──────── MATERIAL TO PROCESS

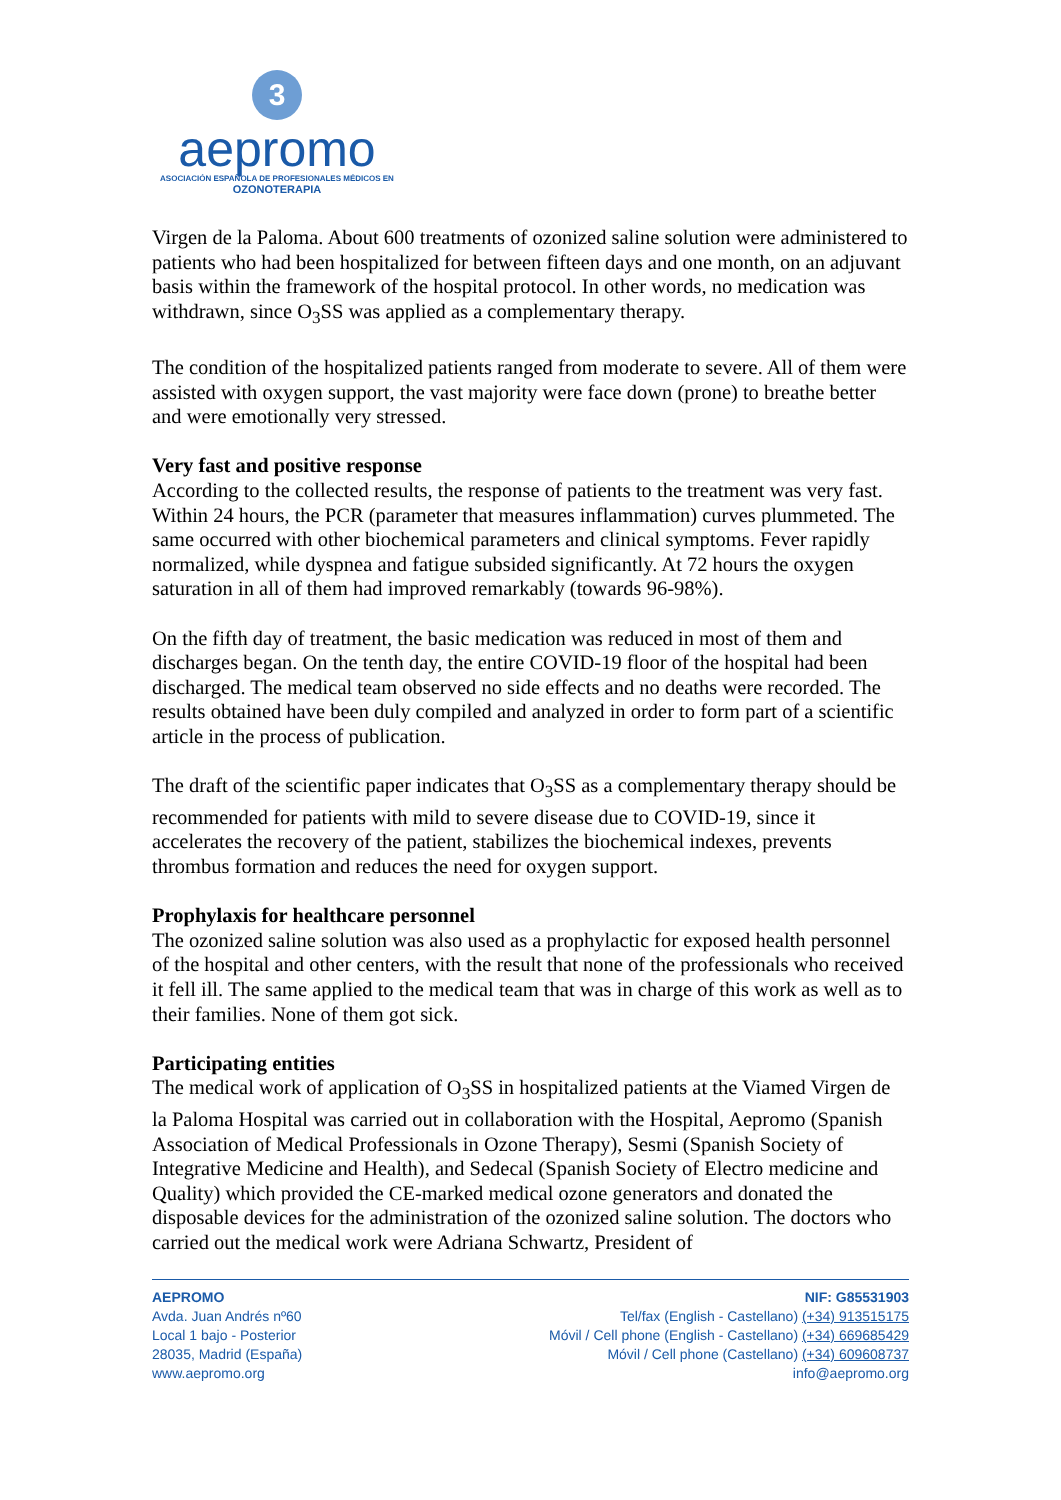3
aepromo
ASOCIACIÓN ESPAÑOLA DE PROFESIONALES MÉDICOS EN
OZONOTERAPIA
Virgen de la Paloma. About 600 treatments of ozonized saline solution were administered to patients who had been hospitalized for between fifteen days and one month, on an adjuvant basis within the framework of the hospital protocol. In other words, no medication was withdrawn, since O<sub>3</sub>SS was applied as a complementary therapy.
The condition of the hospitalized patients ranged from moderate to severe. All of them were assisted with oxygen support, the vast majority were face down (prone) to breathe better and were emotionally very stressed.
Very fast and positive response
According to the collected results, the response of patients to the treatment was very fast. Within 24 hours, the PCR (parameter that measures inflammation) curves plummeted. The same occurred with other biochemical parameters and clinical symptoms. Fever rapidly normalized, while dyspnea and fatigue subsided significantly. At 72 hours the oxygen saturation in all of them had improved remarkably (towards 96-98%).
On the fifth day of treatment, the basic medication was reduced in most of them and discharges began. On the tenth day, the entire COVID-19 floor of the hospital had been discharged. The medical team observed no side effects and no deaths were recorded. The results obtained have been duly compiled and analyzed in order to form part of a scientific article in the process of publication.
The draft of the scientific paper indicates that O<sub>3</sub>SS as a complementary therapy should be recommended for patients with mild to severe disease due to COVID-19, since it accelerates the recovery of the patient, stabilizes the biochemical indexes, prevents thrombus formation and reduces the need for oxygen support.
Prophylaxis for healthcare personnel
The ozonized saline solution was also used as a prophylactic for exposed health personnel of the hospital and other centers, with the result that none of the professionals who received it fell ill. The same applied to the medical team that was in charge of this work as well as to their families. None of them got sick.
Participating entities
The medical work of application of O<sub>3</sub>SS in hospitalized patients at the Viamed Virgen de la Paloma Hospital was carried out in collaboration with the Hospital, Aepromo (Spanish Association of Medical Professionals in Ozone Therapy), Sesmi (Spanish Society of Integrative Medicine and Health), and Sedecal (Spanish Society of Electro medicine and Quality) which provided the CE-marked medical ozone generators and donated the disposable devices for the administration of the ozonized saline solution. The doctors who carried out the medical work were Adriana Schwartz, President of
AEPROMO
Avda. Juan Andrés nº60
Local 1 bajo - Posterior
28035, Madrid (España)
www.aepromo.org
NIF: G85531903
Tel/fax (English - Castellano) (+34) 913515175
Móvil / Cell phone (English - Castellano) (+34) 669685429
Móvil / Cell phone (Castellano) (+34) 609608737
info@aepromo.org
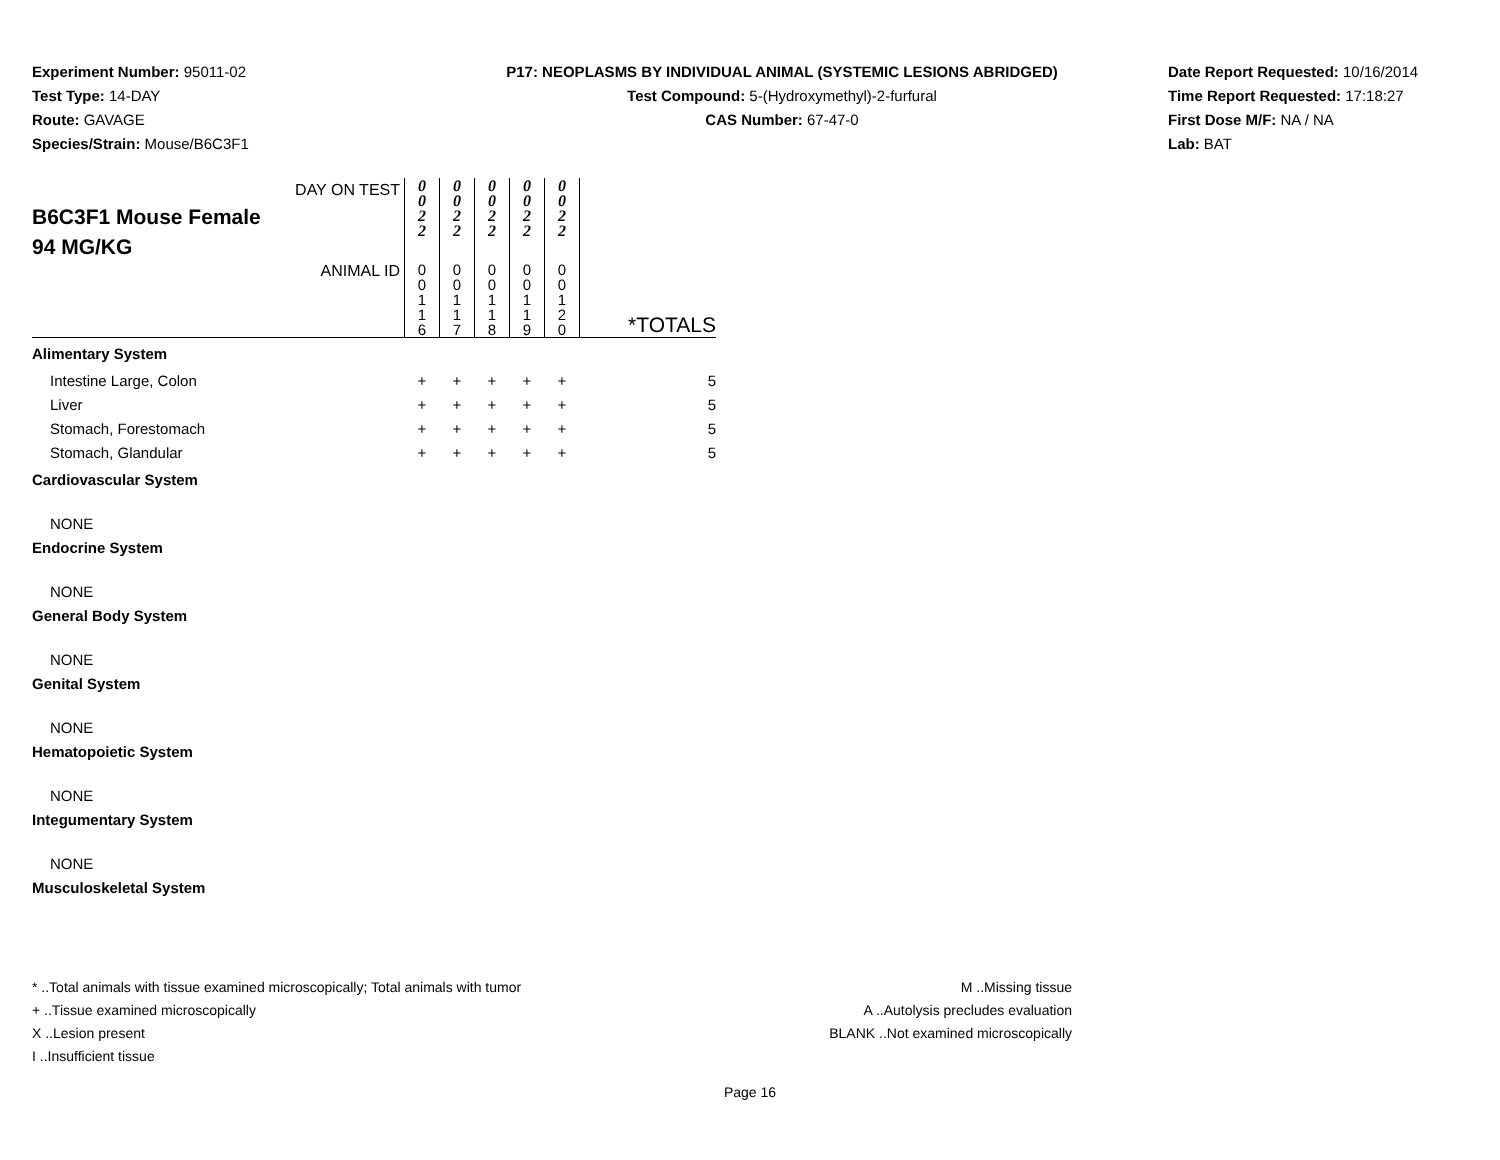Experiment Number: 95011-02
Test Type: 14-DAY
Route: GAVAGE
Species/Strain: Mouse/B6C3F1
P17: NEOPLASMS BY INDIVIDUAL ANIMAL (SYSTEMIC LESIONS ABRIDGED)
Test Compound: 5-(Hydroxymethyl)-2-furfural
CAS Number: 67-47-0
Date Report Requested: 10/16/2014
Time Report Requested: 17:18:27
First Dose M/F: NA / NA
Lab: BAT
| DAY ON TEST B6C3F1 Mouse Female 94 MG/KG | 0 0 2 2 | 0 0 2 2 | 0 0 2 2 | 0 0 2 2 | 0 0 2 2 | |
| ANIMAL ID | 0 0 1 1 6 | 0 0 1 1 7 | 0 0 1 1 8 | 0 0 1 1 9 | 0 0 1 2 0 | *TOTALS |
| Alimentary System | | | | | | |
| Intestine Large, Colon | + | + | + | + | + | 5 |
| Liver | + | + | + | + | + | 5 |
| Stomach, Forestomach | + | + | + | + | + | 5 |
| Stomach, Glandular | + | + | + | + | + | 5 |
| Cardiovascular System | | | | | | |
| NONE | | | | | | |
| Endocrine System | | | | | | |
| NONE | | | | | | |
| General Body System | | | | | | |
| NONE | | | | | | |
| Genital System | | | | | | |
| NONE | | | | | | |
| Hematopoietic System | | | | | | |
| NONE | | | | | | |
| Integumentary System | | | | | | |
| NONE | | | | | | |
| Musculoskeletal System | | | | | | |
* ..Total animals with tissue examined microscopically; Total animals with tumor
+ ..Tissue examined microscopically
X ..Lesion present
I ..Insufficient tissue
M ..Missing tissue
A ..Autolysis precludes evaluation
BLANK ..Not examined microscopically
Page 16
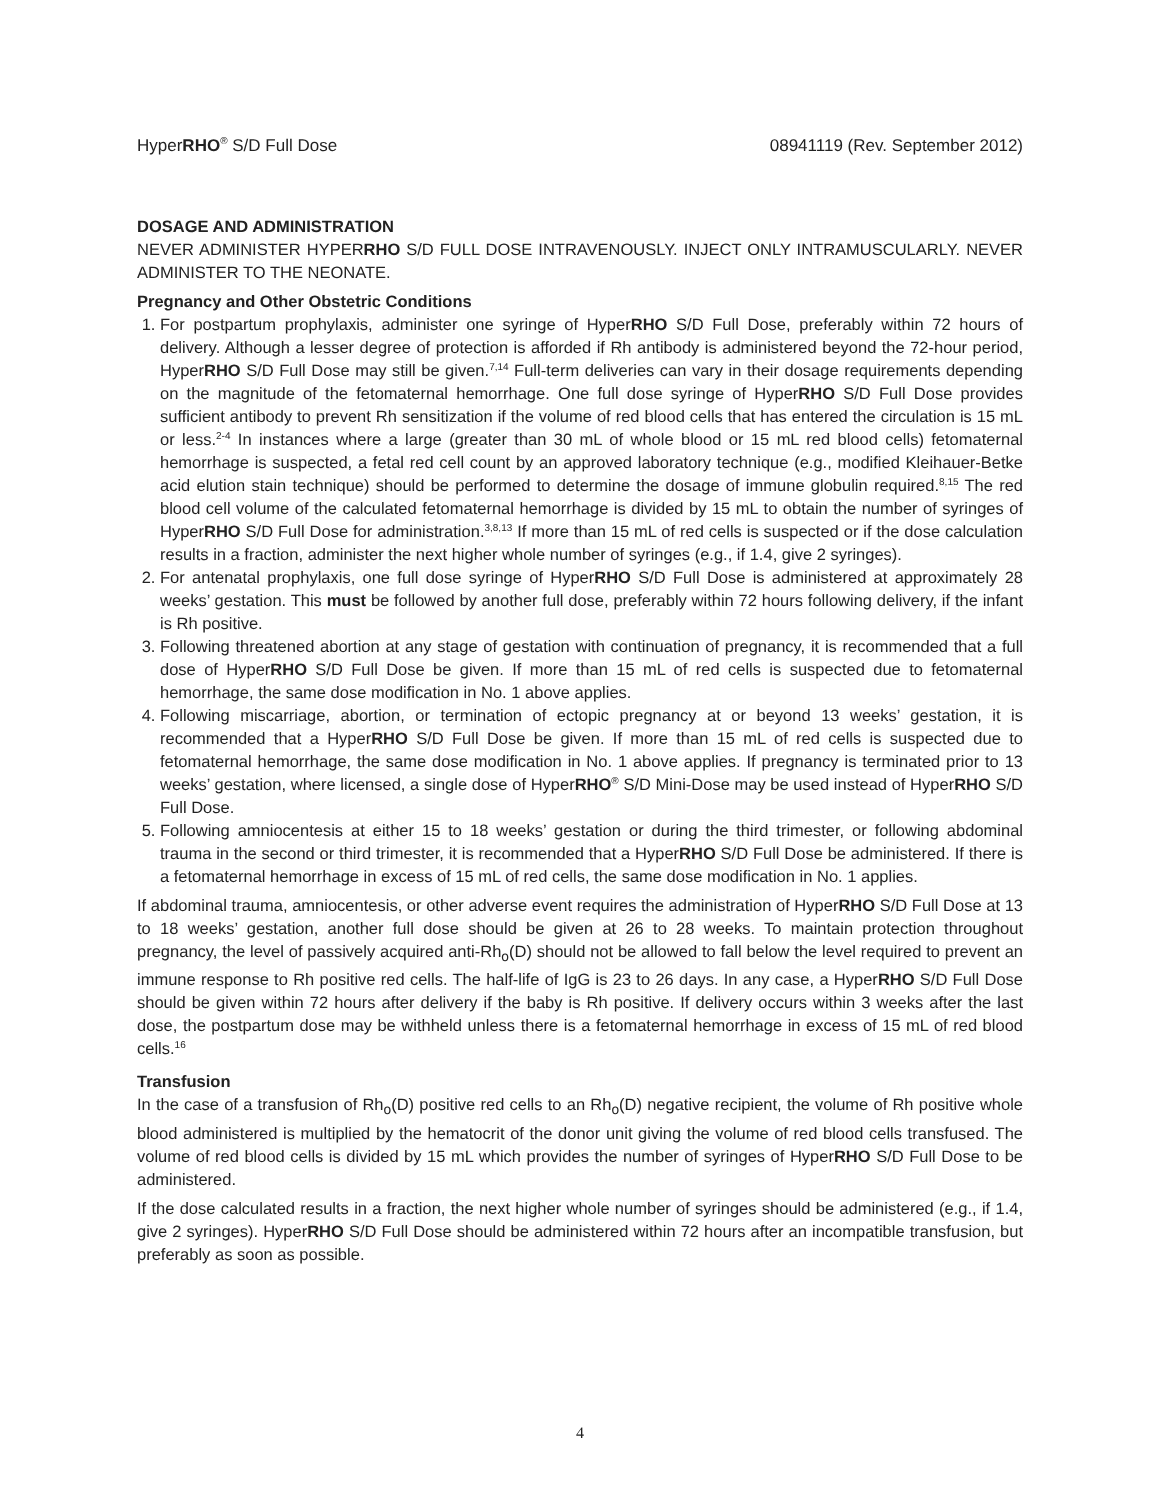HyperRHO<sup>®</sup> S/D Full Dose 08941119 (Rev. September 2012)
DOSAGE AND ADMINISTRATION
NEVER ADMINISTER HYPERRHO S/D FULL DOSE INTRAVENOUSLY. INJECT ONLY INTRAMUSCULARLY. NEVER ADMINISTER TO THE NEONATE.
Pregnancy and Other Obstetric Conditions
1. For postpartum prophylaxis, administer one syringe of HyperRHO S/D Full Dose, preferably within 72 hours of delivery. Although a lesser degree of protection is afforded if Rh antibody is administered beyond the 72-hour period, HyperRHO S/D Full Dose may still be given.<sup>7,14</sup> Full-term deliveries can vary in their dosage requirements depending on the magnitude of the fetomaternal hemorrhage. One full dose syringe of HyperRHO S/D Full Dose provides sufficient antibody to prevent Rh sensitization if the volume of red blood cells that has entered the circulation is 15 mL or less.<sup>2-4</sup> In instances where a large (greater than 30 mL of whole blood or 15 mL red blood cells) fetomaternal hemorrhage is suspected, a fetal red cell count by an approved laboratory technique (e.g., modified Kleihauer-Betke acid elution stain technique) should be performed to determine the dosage of immune globulin required.<sup>8,15</sup> The red blood cell volume of the calculated fetomaternal hemorrhage is divided by 15 mL to obtain the number of syringes of HyperRHO S/D Full Dose for administration.<sup>3,8,13</sup> If more than 15 mL of red cells is suspected or if the dose calculation results in a fraction, administer the next higher whole number of syringes (e.g., if 1.4, give 2 syringes).
2. For antenatal prophylaxis, one full dose syringe of HyperRHO S/D Full Dose is administered at approximately 28 weeks’ gestation. This must be followed by another full dose, preferably within 72 hours following delivery, if the infant is Rh positive.
3. Following threatened abortion at any stage of gestation with continuation of pregnancy, it is recommended that a full dose of HyperRHO S/D Full Dose be given. If more than 15 mL of red cells is suspected due to fetomaternal hemorrhage, the same dose modification in No. 1 above applies.
4. Following miscarriage, abortion, or termination of ectopic pregnancy at or beyond 13 weeks’ gestation, it is recommended that a HyperRHO S/D Full Dose be given. If more than 15 mL of red cells is suspected due to fetomaternal hemorrhage, the same dose modification in No. 1 above applies. If pregnancy is terminated prior to 13 weeks’ gestation, where licensed, a single dose of HyperRHO<sup>®</sup> S/D Mini-Dose may be used instead of HyperRHO S/D Full Dose.
5. Following amniocentesis at either 15 to 18 weeks’ gestation or during the third trimester, or following abdominal trauma in the second or third trimester, it is recommended that a HyperRHO S/D Full Dose be administered. If there is a fetomaternal hemorrhage in excess of 15 mL of red cells, the same dose modification in No. 1 applies.
If abdominal trauma, amniocentesis, or other adverse event requires the administration of HyperRHO S/D Full Dose at 13 to 18 weeks’ gestation, another full dose should be given at 26 to 28 weeks. To maintain protection throughout pregnancy, the level of passively acquired anti-Rh<sub>o</sub>(D) should not be allowed to fall below the level required to prevent an immune response to Rh positive red cells. The half-life of IgG is 23 to 26 days. In any case, a HyperRHO S/D Full Dose should be given within 72 hours after delivery if the baby is Rh positive. If delivery occurs within 3 weeks after the last dose, the postpartum dose may be withheld unless there is a fetomaternal hemorrhage in excess of 15 mL of red blood cells.<sup>16</sup>
Transfusion
In the case of a transfusion of Rh<sub>o</sub>(D) positive red cells to an Rh<sub>o</sub>(D) negative recipient, the volume of Rh positive whole blood administered is multiplied by the hematocrit of the donor unit giving the volume of red blood cells transfused. The volume of red blood cells is divided by 15 mL which provides the number of syringes of HyperRHO S/D Full Dose to be administered.
If the dose calculated results in a fraction, the next higher whole number of syringes should be administered (e.g., if 1.4, give 2 syringes). HyperRHO S/D Full Dose should be administered within 72 hours after an incompatible transfusion, but preferably as soon as possible.
4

────────────────

• [YOUR INSTRUCTIONS]: What you give back must match the lines from the start of the records through the line that contains "On the fifth", exactly, with the pictures left out.

• [RESPONSE]:
3
aepromo
ASOCIACIÓN ESPAÑOLA DE PROFESIONALES MÉDICOS EN
OZONOTERAPIA
Virgen de la Paloma. About 600 treatments of ozonized saline solution were administered to patients who had been hospitalized for between fifteen days and one month, on an adjuvant basis within the framework of the hospital protocol. In other words, no medication was withdrawn, since O<sub>3</sub>SS was applied as a complementary therapy.
The condition of the hospitalized patients ranged from moderate to severe. All of them were assisted with oxygen support, the vast majority were face down (prone) to breathe better and were emotionally very stressed.
Very fast and positive response
According to the collected results, the response of patients to the treatment was very fast. Within 24 hours, the PCR (parameter that measures inflammation) curves plummeted. The same occurred with other biochemical parameters and clinical symptoms. Fever rapidly normalized, while dyspnea and fatigue subsided significantly. At 72 hours the oxygen saturation in all of them had improved remarkably (towards 96-98%).
On the fifth day of treatment, the basic medication was reduced in most of them and discharges began. On the tenth day, the entire COVID-19 floor of the hospital had been discharged. The medical team observed no side effects and no deaths were recorded. The results obtained have been duly compiled and analyzed in order to form part of a scientific article in the process of publication.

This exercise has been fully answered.